How is Implementation Going for Pillar 4?

The Blueprint Accountability and Implementation Board (AIB) is tasked with assessing the success of all the pillars and accompanying programs of the plan. Linked here is a snapshot of pillar 4 as an accountability rubric to give a greater sense of what the oversight body will be looking at to account for progress.

To start with, a particularly bright spot of pillar 4 is supporting students in areas of concentrated poverty. According to recent information shared with the Maryland Association of Boards of Education (MABE) by the Maryland State Department of Education (MSDE), community schools have expanded by 73%, with 162 added over the last fiscal year. An additional highlight from the presentation was that, despite weak proficiency ratings statewide, these schools are the sites of the most significant progress in closing achievement gaps in English language arts and mathematics proficiency testing of any category in the state.
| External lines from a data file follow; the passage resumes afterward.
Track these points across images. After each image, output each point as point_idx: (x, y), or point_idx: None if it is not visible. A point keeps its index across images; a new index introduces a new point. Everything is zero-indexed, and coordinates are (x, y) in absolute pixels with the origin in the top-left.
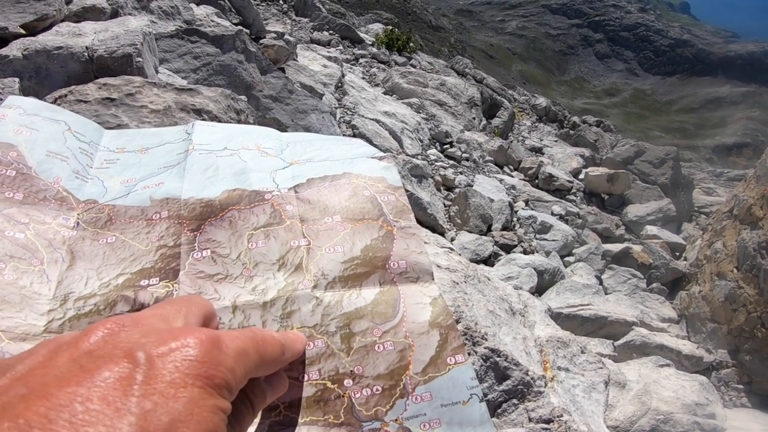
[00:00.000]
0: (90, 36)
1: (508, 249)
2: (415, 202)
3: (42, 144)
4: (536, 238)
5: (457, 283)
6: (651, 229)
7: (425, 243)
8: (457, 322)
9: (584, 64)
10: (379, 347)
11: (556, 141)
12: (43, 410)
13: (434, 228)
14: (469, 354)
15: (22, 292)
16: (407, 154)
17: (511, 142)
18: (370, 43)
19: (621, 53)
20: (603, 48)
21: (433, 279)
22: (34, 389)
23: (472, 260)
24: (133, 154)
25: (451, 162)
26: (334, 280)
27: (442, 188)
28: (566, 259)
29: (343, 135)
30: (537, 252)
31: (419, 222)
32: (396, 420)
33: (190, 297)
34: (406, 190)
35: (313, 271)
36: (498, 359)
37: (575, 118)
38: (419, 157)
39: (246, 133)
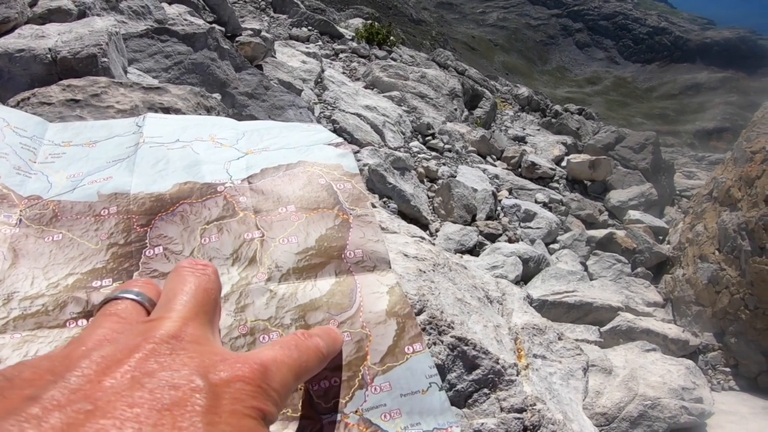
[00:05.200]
0: (53, 38)
1: (492, 238)
2: (399, 195)
3: None
4: (520, 227)
5: (424, 272)
6: (634, 214)
7: (395, 232)
8: (422, 311)
9: (565, 54)
10: None
11: (538, 130)
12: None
13: (418, 220)
14: (434, 343)
15: None
16: (389, 147)
17: (494, 131)
18: (350, 37)
19: (601, 42)
20: (583, 37)
21: (390, 267)
22: (99, 407)
23: (458, 251)
24: (80, 148)
25: (434, 153)
26: (288, 271)
27: (425, 180)
28: (551, 246)
29: None
30: (521, 240)
31: (403, 214)
32: (356, 411)
33: (201, 295)
34: (389, 183)
35: (267, 263)
36: (466, 348)
37: (557, 107)
38: (402, 149)
39: (200, 125)
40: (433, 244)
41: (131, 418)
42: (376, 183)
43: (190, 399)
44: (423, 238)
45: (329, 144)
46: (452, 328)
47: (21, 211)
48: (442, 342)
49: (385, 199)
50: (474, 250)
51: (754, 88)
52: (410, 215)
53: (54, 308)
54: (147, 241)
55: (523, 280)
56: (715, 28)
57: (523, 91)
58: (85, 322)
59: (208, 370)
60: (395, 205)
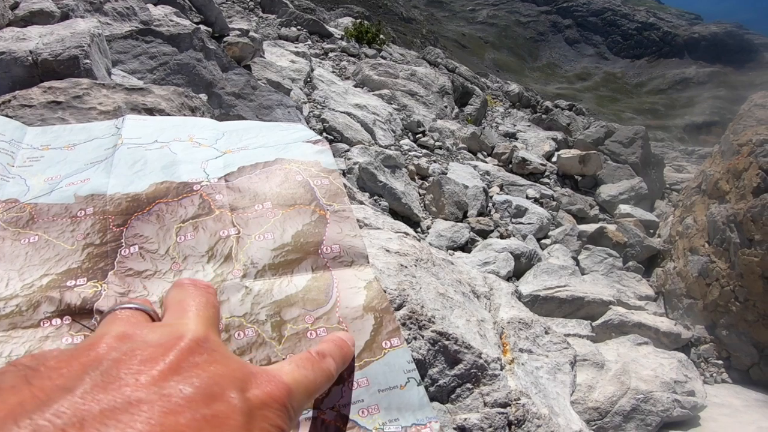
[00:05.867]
0: (34, 40)
1: (484, 234)
2: (389, 193)
3: None
4: (512, 222)
5: (405, 267)
6: (624, 208)
7: (378, 228)
8: (402, 305)
9: (555, 50)
10: (311, 334)
11: (529, 126)
12: None
13: (409, 217)
14: (414, 338)
15: None
16: (380, 145)
17: (484, 128)
18: (340, 36)
19: (590, 38)
20: (572, 33)
21: (368, 262)
22: (140, 410)
23: (449, 247)
24: (58, 151)
25: (425, 151)
26: (263, 268)
27: (416, 177)
28: (542, 241)
29: (313, 129)
30: (513, 236)
31: (394, 212)
32: (333, 408)
33: (211, 309)
34: (380, 181)
35: (243, 260)
36: (447, 342)
37: (548, 103)
38: (392, 147)
39: (178, 125)
40: (418, 240)
41: (173, 426)
42: (366, 181)
43: (228, 414)
44: (407, 234)
45: (307, 141)
46: (433, 322)
47: None
48: (422, 337)
49: (376, 197)
50: (466, 247)
51: (742, 81)
52: (401, 213)
53: (28, 308)
54: (123, 240)
55: (515, 275)
56: (703, 23)
57: (514, 87)
58: (59, 321)
59: (242, 385)
60: (386, 203)
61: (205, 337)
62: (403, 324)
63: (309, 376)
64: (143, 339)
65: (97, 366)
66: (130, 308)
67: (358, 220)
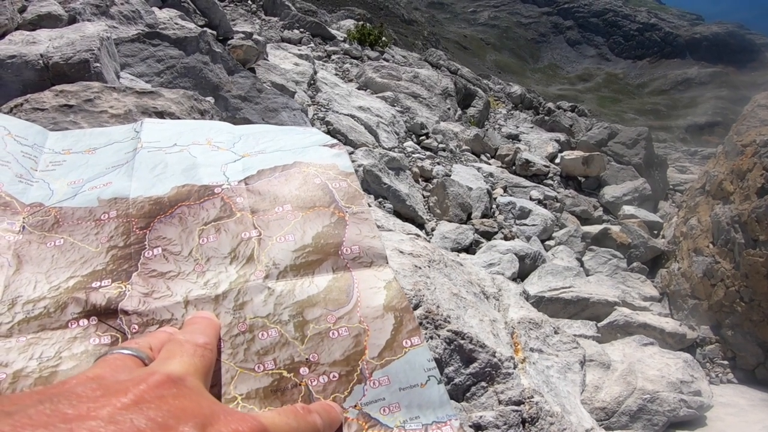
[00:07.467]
0: (45, 43)
1: (488, 236)
2: (394, 195)
3: None
4: (516, 224)
5: (419, 268)
6: (628, 209)
7: (390, 230)
8: (418, 305)
9: (556, 51)
10: (333, 333)
11: (532, 127)
12: None
13: (414, 219)
14: (431, 337)
15: None
16: (384, 148)
17: (487, 130)
18: (342, 39)
19: (591, 39)
20: (574, 35)
21: (387, 262)
22: None
23: (454, 249)
24: (80, 155)
25: (428, 153)
26: (285, 269)
27: (420, 179)
28: (546, 243)
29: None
30: (517, 237)
31: (398, 214)
32: (355, 406)
33: (198, 359)
34: (384, 183)
35: (265, 261)
36: (462, 342)
37: (550, 105)
38: (396, 149)
39: (196, 129)
40: (428, 242)
41: None
42: (371, 183)
43: None
44: (418, 236)
45: (324, 145)
46: (448, 322)
47: (24, 218)
48: (438, 336)
49: (380, 200)
50: (470, 249)
51: (744, 82)
52: (406, 215)
53: (55, 310)
54: (146, 242)
55: (520, 276)
56: (704, 24)
57: (516, 89)
58: (85, 321)
59: (205, 421)
60: (391, 206)
61: (179, 377)
62: (420, 323)
63: (291, 423)
64: (115, 379)
65: (54, 397)
66: (124, 353)
67: None
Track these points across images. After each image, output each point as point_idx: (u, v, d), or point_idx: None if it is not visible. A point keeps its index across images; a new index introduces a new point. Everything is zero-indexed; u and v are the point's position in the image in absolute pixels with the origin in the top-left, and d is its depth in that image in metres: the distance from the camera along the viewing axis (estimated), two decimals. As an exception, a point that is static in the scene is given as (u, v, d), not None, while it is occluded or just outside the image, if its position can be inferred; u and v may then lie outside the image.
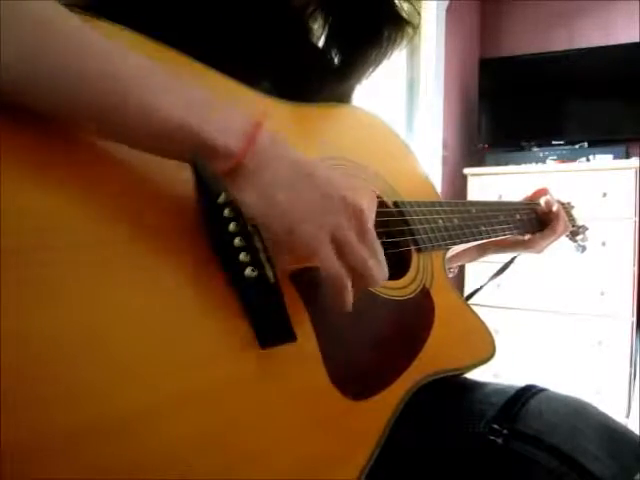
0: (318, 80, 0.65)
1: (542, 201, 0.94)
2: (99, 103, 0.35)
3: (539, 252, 0.94)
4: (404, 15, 0.68)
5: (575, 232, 1.02)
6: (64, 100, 0.35)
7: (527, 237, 0.92)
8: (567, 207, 1.03)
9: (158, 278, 0.37)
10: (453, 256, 0.87)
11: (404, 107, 2.60)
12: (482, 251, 0.92)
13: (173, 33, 0.46)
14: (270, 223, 0.40)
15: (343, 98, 0.72)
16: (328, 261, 0.42)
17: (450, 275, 0.89)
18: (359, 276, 0.44)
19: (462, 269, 2.46)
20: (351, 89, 0.74)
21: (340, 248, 0.42)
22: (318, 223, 0.41)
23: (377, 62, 0.70)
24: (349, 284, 0.43)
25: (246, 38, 0.55)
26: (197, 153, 0.39)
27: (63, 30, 0.35)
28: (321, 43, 0.69)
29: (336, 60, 0.68)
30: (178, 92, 0.38)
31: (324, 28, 0.68)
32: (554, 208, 0.92)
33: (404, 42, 0.69)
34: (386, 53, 0.70)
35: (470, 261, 0.95)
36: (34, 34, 0.33)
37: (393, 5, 0.67)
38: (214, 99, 0.40)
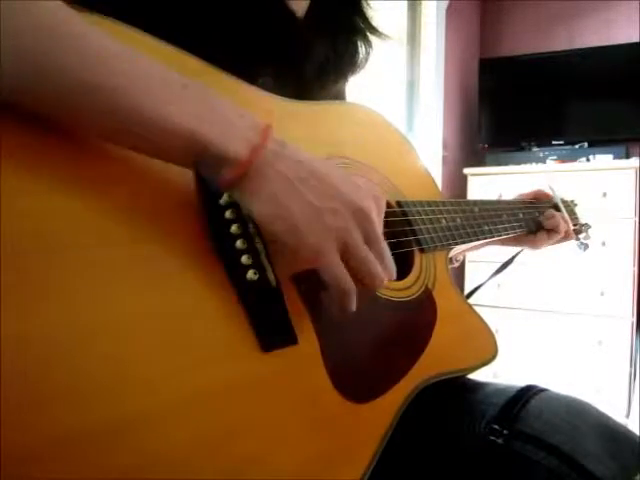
0: (318, 76, 0.65)
1: (546, 213, 0.93)
2: (105, 113, 0.35)
3: (537, 249, 0.94)
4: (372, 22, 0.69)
5: (578, 230, 1.02)
6: (68, 110, 0.35)
7: (529, 238, 0.92)
8: (570, 205, 1.03)
9: (159, 280, 0.37)
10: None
11: (404, 107, 2.60)
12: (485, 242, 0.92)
13: (171, 30, 0.45)
14: (277, 229, 0.40)
15: (339, 95, 0.73)
16: (334, 267, 0.41)
17: (455, 264, 0.89)
18: (365, 280, 0.43)
19: (462, 269, 2.46)
20: (344, 85, 0.75)
21: (347, 253, 0.42)
22: (325, 228, 0.41)
23: (367, 55, 0.71)
24: (354, 289, 0.43)
25: (245, 35, 0.55)
26: (202, 160, 0.39)
27: (68, 36, 0.34)
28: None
29: (330, 56, 0.68)
30: (186, 100, 0.38)
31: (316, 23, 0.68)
32: (555, 215, 0.92)
33: (367, 53, 0.70)
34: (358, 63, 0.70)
35: (473, 250, 0.95)
36: (38, 40, 0.33)
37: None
38: (221, 104, 0.40)
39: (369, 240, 0.43)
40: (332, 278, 0.42)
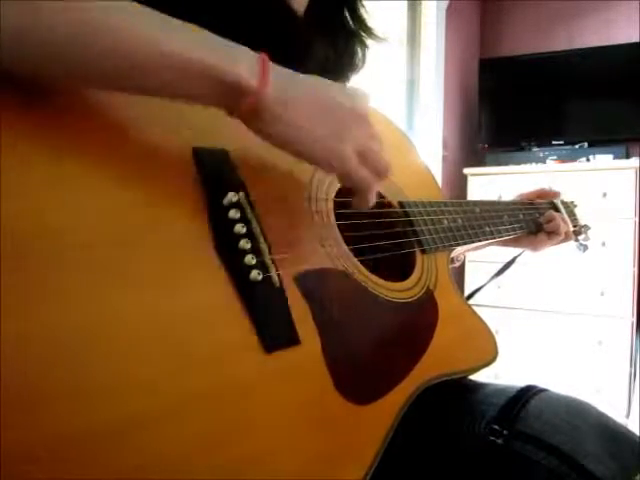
0: (319, 75, 0.65)
1: (546, 214, 0.94)
2: (114, 56, 0.35)
3: (537, 251, 0.94)
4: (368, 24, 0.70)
5: (577, 231, 1.02)
6: (76, 60, 0.35)
7: (530, 239, 0.92)
8: (570, 206, 1.03)
9: (162, 280, 0.37)
10: None
11: (404, 107, 2.60)
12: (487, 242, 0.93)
13: None
14: (303, 147, 0.44)
15: None
16: (358, 170, 0.47)
17: (456, 264, 0.89)
18: (380, 170, 0.49)
19: (462, 269, 2.46)
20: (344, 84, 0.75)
21: (362, 156, 0.47)
22: (342, 138, 0.46)
23: (363, 56, 0.73)
24: (375, 184, 0.49)
25: (246, 33, 0.55)
26: (220, 96, 0.40)
27: None
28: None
29: (330, 54, 0.68)
30: (193, 34, 0.39)
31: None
32: (555, 217, 0.92)
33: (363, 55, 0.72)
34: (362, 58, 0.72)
35: (474, 250, 0.95)
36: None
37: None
38: (220, 40, 0.41)
39: (372, 138, 0.49)
40: (358, 179, 0.48)
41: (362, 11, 0.69)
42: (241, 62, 0.40)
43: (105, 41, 0.35)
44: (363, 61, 0.72)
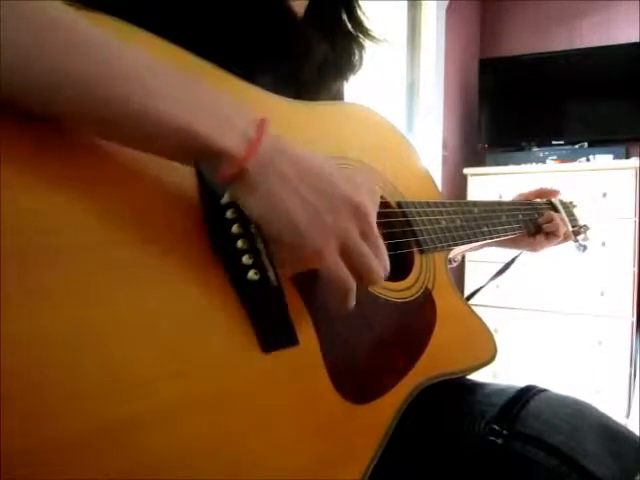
0: (318, 76, 0.65)
1: (545, 215, 0.94)
2: (100, 108, 0.34)
3: (536, 252, 0.95)
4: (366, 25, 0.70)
5: (577, 232, 1.02)
6: (63, 105, 0.34)
7: (529, 240, 0.92)
8: (569, 206, 1.03)
9: (159, 281, 0.37)
10: None
11: (404, 107, 2.60)
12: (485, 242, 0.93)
13: (170, 28, 0.45)
14: (276, 228, 0.40)
15: (338, 96, 0.73)
16: (335, 265, 0.41)
17: (454, 264, 0.89)
18: (364, 275, 0.43)
19: (462, 269, 2.46)
20: (343, 85, 0.75)
21: (347, 252, 0.42)
22: (325, 228, 0.40)
23: (360, 58, 0.72)
24: (354, 286, 0.43)
25: (245, 33, 0.55)
26: (201, 157, 0.38)
27: (63, 31, 0.34)
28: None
29: (329, 55, 0.68)
30: (182, 95, 0.37)
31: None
32: (554, 218, 0.92)
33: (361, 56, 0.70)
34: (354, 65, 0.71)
35: (472, 250, 0.95)
36: (34, 36, 0.32)
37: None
38: (216, 99, 0.39)
39: (366, 235, 0.43)
40: (334, 278, 0.42)
41: (359, 13, 0.69)
42: (232, 130, 0.38)
43: (88, 93, 0.34)
44: (361, 62, 0.71)
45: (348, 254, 0.42)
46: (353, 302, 0.43)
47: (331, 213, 0.41)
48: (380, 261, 0.44)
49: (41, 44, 0.32)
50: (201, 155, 0.38)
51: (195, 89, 0.38)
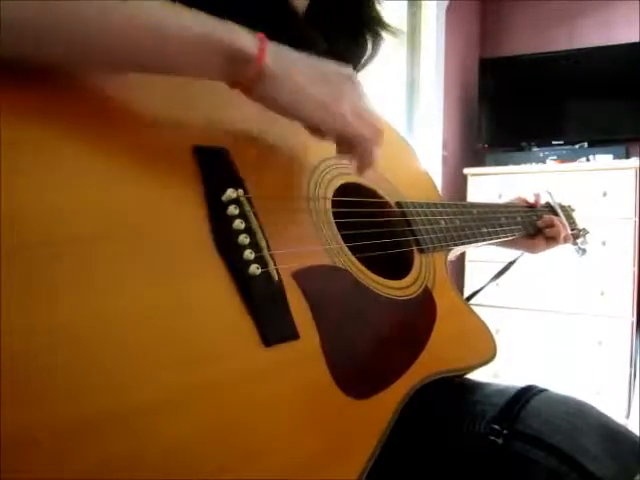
0: None
1: (544, 218, 0.94)
2: (121, 35, 0.38)
3: (535, 253, 0.95)
4: (382, 18, 0.71)
5: (576, 235, 1.02)
6: (86, 38, 0.37)
7: (529, 242, 0.92)
8: (568, 210, 1.04)
9: (161, 275, 0.37)
10: None
11: (404, 107, 2.60)
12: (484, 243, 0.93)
13: None
14: (304, 108, 0.47)
15: None
16: (356, 126, 0.49)
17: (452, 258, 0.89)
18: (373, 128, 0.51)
19: (462, 269, 2.46)
20: None
21: (359, 115, 0.50)
22: (337, 99, 0.48)
23: (364, 62, 0.73)
24: (375, 139, 0.51)
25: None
26: (221, 64, 0.42)
27: None
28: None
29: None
30: (192, 14, 0.42)
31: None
32: (555, 222, 0.92)
33: (376, 47, 0.73)
34: (371, 54, 0.73)
35: (471, 248, 0.96)
36: None
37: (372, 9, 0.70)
38: (216, 19, 0.43)
39: (363, 99, 0.51)
40: (359, 136, 0.50)
41: (375, 3, 0.70)
42: (243, 35, 0.43)
43: (113, 19, 0.37)
44: (373, 54, 0.73)
45: (360, 116, 0.50)
46: (377, 156, 0.52)
47: (339, 89, 0.49)
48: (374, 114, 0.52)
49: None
50: (224, 62, 0.42)
51: (200, 13, 0.42)
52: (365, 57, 0.71)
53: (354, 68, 0.71)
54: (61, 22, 0.35)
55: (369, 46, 0.71)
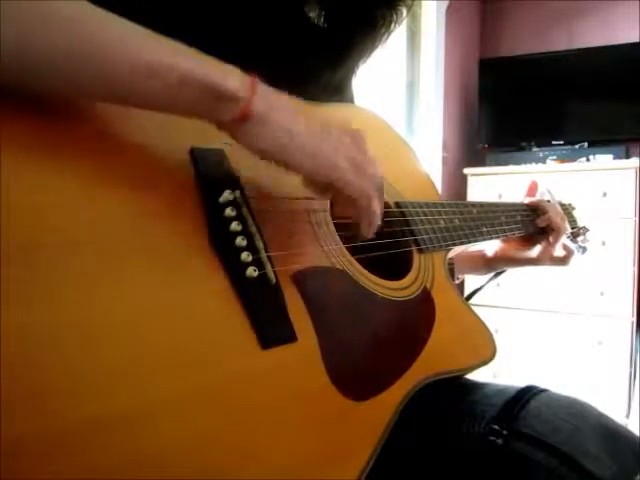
0: (316, 65, 0.65)
1: (541, 216, 0.93)
2: (106, 74, 0.36)
3: (542, 263, 0.93)
4: None
5: (576, 233, 1.02)
6: (68, 78, 0.35)
7: (534, 253, 0.91)
8: (568, 208, 1.03)
9: (159, 277, 0.37)
10: (460, 265, 0.87)
11: (404, 107, 2.60)
12: (490, 265, 0.92)
13: (177, 29, 0.45)
14: (293, 156, 0.42)
15: (342, 84, 0.72)
16: (354, 180, 0.45)
17: (456, 282, 0.88)
18: (373, 183, 0.47)
19: (462, 269, 2.45)
20: (349, 75, 0.74)
21: (358, 168, 0.46)
22: (333, 147, 0.44)
23: (373, 45, 0.72)
24: (375, 192, 0.47)
25: (241, 25, 0.55)
26: (207, 106, 0.40)
27: (62, 11, 0.35)
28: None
29: (333, 44, 0.68)
30: (179, 48, 0.39)
31: (319, 12, 0.68)
32: (548, 212, 0.92)
33: (398, 22, 0.71)
34: (382, 35, 0.72)
35: (478, 274, 0.95)
36: (33, 15, 0.33)
37: None
38: (207, 57, 0.41)
39: (364, 153, 0.47)
40: (357, 190, 0.45)
41: None
42: (231, 74, 0.40)
43: (103, 54, 0.35)
44: (373, 48, 0.72)
45: (359, 169, 0.46)
46: (380, 212, 0.48)
47: (335, 137, 0.45)
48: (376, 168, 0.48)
49: (39, 25, 0.34)
50: (207, 102, 0.39)
51: (189, 49, 0.40)
52: (377, 33, 0.71)
53: (364, 50, 0.71)
54: (56, 47, 0.34)
55: (380, 23, 0.70)
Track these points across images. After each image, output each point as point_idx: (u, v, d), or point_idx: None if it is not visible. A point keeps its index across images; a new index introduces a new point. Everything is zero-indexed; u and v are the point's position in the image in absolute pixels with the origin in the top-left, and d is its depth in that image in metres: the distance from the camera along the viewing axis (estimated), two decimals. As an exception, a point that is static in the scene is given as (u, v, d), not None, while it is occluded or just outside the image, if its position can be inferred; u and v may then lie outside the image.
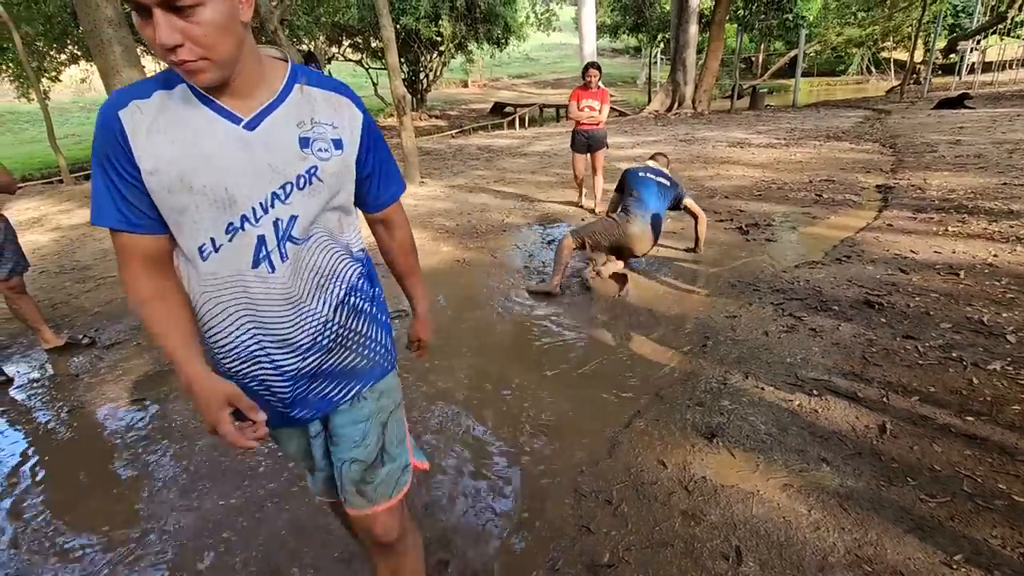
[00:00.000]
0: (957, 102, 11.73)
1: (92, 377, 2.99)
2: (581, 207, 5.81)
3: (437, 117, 22.29)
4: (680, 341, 2.91)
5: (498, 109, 22.62)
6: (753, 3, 18.16)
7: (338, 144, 0.96)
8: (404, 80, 8.66)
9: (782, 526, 1.68)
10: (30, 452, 2.43)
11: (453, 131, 16.88)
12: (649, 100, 19.28)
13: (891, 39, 25.29)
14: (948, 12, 22.76)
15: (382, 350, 1.14)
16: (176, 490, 2.08)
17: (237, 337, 0.96)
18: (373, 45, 19.73)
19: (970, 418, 2.09)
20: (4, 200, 7.76)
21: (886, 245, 4.02)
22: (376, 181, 1.08)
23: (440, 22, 17.08)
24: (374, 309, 1.11)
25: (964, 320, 2.81)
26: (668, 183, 3.93)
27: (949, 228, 4.19)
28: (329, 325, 1.01)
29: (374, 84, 20.87)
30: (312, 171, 0.93)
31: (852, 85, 27.02)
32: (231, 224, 0.89)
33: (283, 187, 0.91)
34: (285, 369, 1.00)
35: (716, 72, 16.37)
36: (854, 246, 4.07)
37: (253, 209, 0.89)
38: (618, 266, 3.94)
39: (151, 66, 12.72)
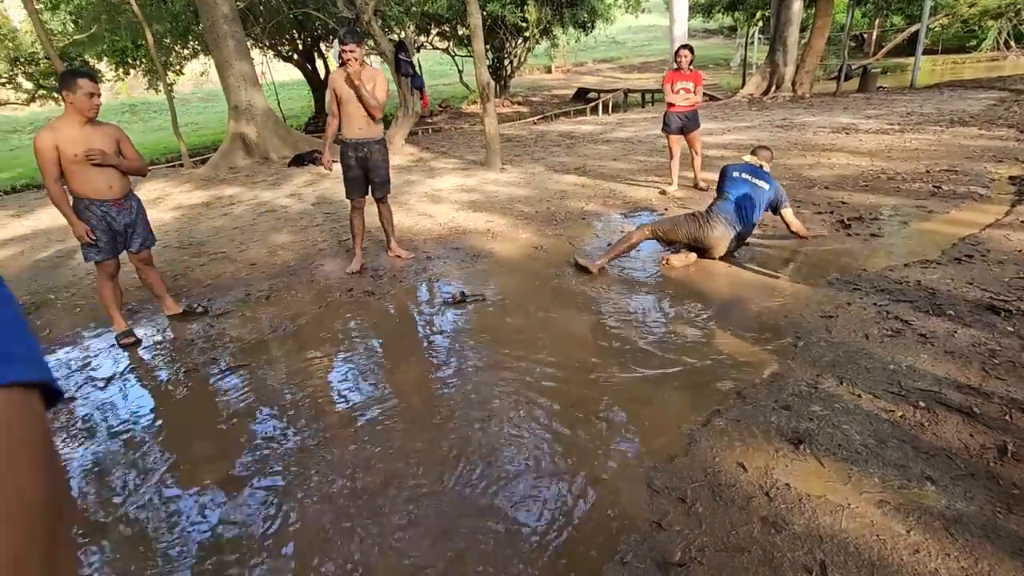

These are very positive early signs of success, and that is also while a flood of supplemental funding is still on the way to support adjacent efforts in this area through grants from the Governor’s Office of Children, as well as recent awards from the Maryland Consortium on Coordinated Community Supports. Local recipients include private entities in addition to a long list of county-based service divisions, including local health departments, human service agencies, and local management boards. Moving forward state and local agency coordination will be vital to leverage overall resources efficiently to avoid duplication of effort or over allocation of funds resulting in money being squandered or recaptured.

Forthcoming Opportunities for Pillar 4

Concerning statewide progress in the special education and multilingual learners categories, a recent decision by the Maryland State Board of Education (MSBE) extended the deadline for final reports from the Blueprint Special Education Workgroup to May of 2025. The Workgroup on Multilingual Learners in Public Schools reported out in 2022 but no additional statewide feedback is available on how implementation of that specific component is going. Some jurisdiction-specific blueprint implementation plans touch on progress and challenges in these areas, but broader statewide status might be forthcoming.